Until 1961 the Union of South Africa, with regards to the rules of conduct of Medical Practitioners, adhered to British rules and regulations. Before 1957 a doctor could not be employed by the Pharmaceutical Industry because of a perceived conflict of interest under the professional ethical rules on avoidance/prohibition of vested interest. During 1957 it was recognised in Britain that doctors did have a role to play as full time employees "in the Pharmaceutical Industry"; the regulations were changed, and the first Medical Directors were employed in Britain. South Africa almost immediately followed suite.
During the sixties more and more doctors joined the Industry in part time or full time positions and locally they formed a special interest group, PIMAG (Pharmaceutical Industry Medical Advisory Group).

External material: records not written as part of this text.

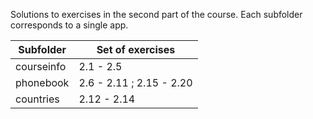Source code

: Solutions to exercises in the second part of the course. Each subfolder corresponds to a single app.

| Subfolder  | Set of exercises         |
|------------|--------------------------|
| courseinfo | 2.1 - 2.5                |
| phonebook  | 2.6 - 2.11 ; 2.15 - 2.20 |
| countries  | 2.12 - 2.14              |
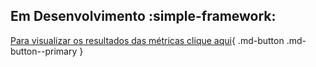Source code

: ## Em Desenvolvimento :simple-framework:


[Para visualizar os resultados das métricas clique aqui](https://github.com/pedromateusalmeida/aviacao_brasileira/blob/main/scripts_v2/5_3_model_train.ipynb.ipynb){ .md-button .md-button--primary }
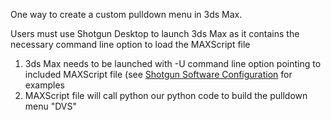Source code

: One way to create a custom pulldown menu in 3ds Max.

Users must use Shotgun Desktop to launch 3ds Max as it contains the necessary command line option to load the MAXScript file

1. 3ds Max needs to be launched with -U command line option pointing to included MAXScript file (see [Shotgun Software Configuration](https://dvs.shotgunstudio.com/page/4593) for examples 
2. MAXScript file will call python our python code to build the pulldown menu "DVS"
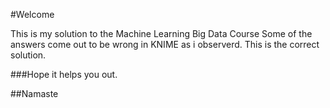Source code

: #Welcome 

This is my solution to the Machine Learning Big Data Course
Some of the answers come out to be wrong in KNIME as i observerd.
This is the correct solution.

###Hope it helps you out.

##Namaste
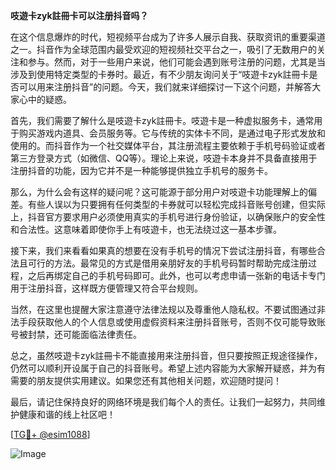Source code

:**吱遊卡zyk註冊卡可以注册抖音吗？**

在这个信息爆炸的时代，短视频平台成为了许多人展示自我、获取资讯的重要渠道之一。抖音作为全球范围内最受欢迎的短视频社交平台之一，吸引了无数用户的关注和参与。然而，对于一些用户来说，他们可能会遇到账号注册的问题，尤其是当涉及到使用特定类型的卡券时。最近，有不少朋友询问关于“吱遊卡zyk註冊卡是否可以用来注册抖音”的问题。今天，我们就来详细探讨一下这个问题，并解答大家心中的疑惑。

首先，我们需要了解什么是吱遊卡zyk註冊卡。吱遊卡是一种虚拟服务卡，通常用于购买游戏内道具、会员服务等。它与传统的实体卡不同，是通过电子形式发放和使用的。而抖音作为一个社交媒体平台，其注册流程主要依赖于手机号码验证或者第三方登录方式（如微信、QQ等）。理论上来说，吱遊卡本身并不具备直接用于注册抖音的功能，因为它并不是一种能够提供独立手机号的服务卡。

那么，为什么会有这样的疑问呢？这可能源于部分用户对吱遊卡功能理解上的偏差。有些人误以为只要拥有任何类型的卡券就可以轻松完成抖音账号创建，但实际上，抖音官方要求用户必须使用真实的手机号进行身份验证，以确保账户的安全性和合法性。这意味着即使你手上有吱遊卡，也无法绕过这一基本步骤。

接下来，我们来看看如果真的想要在没有手机号的情况下尝试注册抖音，有哪些合法且可行的方法。最常见的方式是借用亲朋好友的手机号码暂时帮助完成注册过程，之后再绑定自己的手机号码即可。此外，也可以考虑申请一张新的电话卡专门用于注册抖音，这样既方便管理又符合平台规则。

当然，在这里也提醒大家注意遵守法律法规以及尊重他人隐私权。不要试图通过非法手段获取他人的个人信息或使用虚假资料来注册抖音账号，否则不仅可能导致账号被封禁，还可能面临法律责任。

总之，虽然吱遊卡zyk註冊卡不能直接用来注册抖音，但只要按照正规途径操作，仍然可以顺利开设属于自己的抖音账号。希望上述内容能为大家解开疑惑，并为有需要的朋友提供实用建议。如果您还有其他相关问题，欢迎随时提问！

最后，请记住保持良好的网络环境是我们每个人的责任。让我们一起努力，共同维护健康和谐的线上社区吧！

[[TG💪+ @esim1088](https://t.me/s/esim1088)]

![Image](https://i.postimg.cc/4NQfJmqS/Snipaste-2025-05-13-00-14-12.png)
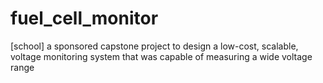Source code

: # fuel_cell_monitor
[school] a sponsored capstone project to design a low-cost, scalable, voltage monitoring system that was capable of measuring a wide voltage range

During the seventies, South Africa was one of the twelve founder members of IFAPP, to whom we are still affiliated.
The concept of a "Pharmaceutical Physician" was born and even in those early days it became a dream to one day be recognised as a separate specialist group. Initially however we were only awarded the status of a "special interest group".

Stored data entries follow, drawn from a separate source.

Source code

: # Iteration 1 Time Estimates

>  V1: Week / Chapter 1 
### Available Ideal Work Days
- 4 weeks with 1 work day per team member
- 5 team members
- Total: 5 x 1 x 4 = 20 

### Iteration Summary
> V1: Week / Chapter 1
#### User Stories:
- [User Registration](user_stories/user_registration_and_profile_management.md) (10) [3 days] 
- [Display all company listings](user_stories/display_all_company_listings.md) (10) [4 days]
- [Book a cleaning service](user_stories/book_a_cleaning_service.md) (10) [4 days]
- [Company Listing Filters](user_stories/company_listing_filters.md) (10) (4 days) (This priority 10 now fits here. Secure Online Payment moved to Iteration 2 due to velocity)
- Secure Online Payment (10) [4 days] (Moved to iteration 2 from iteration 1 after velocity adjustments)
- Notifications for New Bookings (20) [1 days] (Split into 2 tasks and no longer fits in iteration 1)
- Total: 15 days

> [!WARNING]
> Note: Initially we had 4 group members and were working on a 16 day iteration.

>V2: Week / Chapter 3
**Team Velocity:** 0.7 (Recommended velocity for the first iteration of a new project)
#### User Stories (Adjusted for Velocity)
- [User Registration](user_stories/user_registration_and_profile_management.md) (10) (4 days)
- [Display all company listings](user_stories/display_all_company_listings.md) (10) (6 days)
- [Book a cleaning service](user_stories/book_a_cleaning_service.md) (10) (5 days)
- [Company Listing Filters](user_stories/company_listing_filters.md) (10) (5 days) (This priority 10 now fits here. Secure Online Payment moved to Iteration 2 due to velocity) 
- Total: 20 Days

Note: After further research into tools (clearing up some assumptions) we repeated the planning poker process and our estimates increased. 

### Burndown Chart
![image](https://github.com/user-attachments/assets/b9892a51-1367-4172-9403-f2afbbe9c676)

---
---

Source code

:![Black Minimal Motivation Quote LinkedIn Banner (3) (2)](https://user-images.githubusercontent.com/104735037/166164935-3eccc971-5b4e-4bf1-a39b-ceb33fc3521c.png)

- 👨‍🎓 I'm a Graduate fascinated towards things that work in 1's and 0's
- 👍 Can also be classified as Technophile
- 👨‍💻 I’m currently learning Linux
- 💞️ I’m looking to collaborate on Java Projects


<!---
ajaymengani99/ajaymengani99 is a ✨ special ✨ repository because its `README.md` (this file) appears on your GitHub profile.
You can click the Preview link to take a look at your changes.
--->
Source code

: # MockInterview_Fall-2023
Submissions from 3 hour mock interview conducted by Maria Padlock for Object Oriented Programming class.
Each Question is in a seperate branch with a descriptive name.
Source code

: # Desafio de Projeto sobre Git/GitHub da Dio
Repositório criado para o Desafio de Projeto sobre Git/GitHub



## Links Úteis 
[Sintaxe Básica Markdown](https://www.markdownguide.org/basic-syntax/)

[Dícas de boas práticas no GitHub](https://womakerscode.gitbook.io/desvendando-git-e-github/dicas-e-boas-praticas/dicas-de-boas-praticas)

During 1992-1993 and after quite a lot of soul searching and a number of workshops, it was decided to effectively disband PIMAG and form SAAPP. SAAPP was originally affiliated to the Medical Association of South Africa (MASA) and it’s constitution developed in line with their recommendations.
Initially the South African Pharmaceutical Physician (SAPP) dealt almost exclusively with product information; later this changed to product information plus what can only be called public relations. After Act 101 of 1965, a new role was added, namely that of negotiator with Government to get medicines registered. This required specialist knowledge.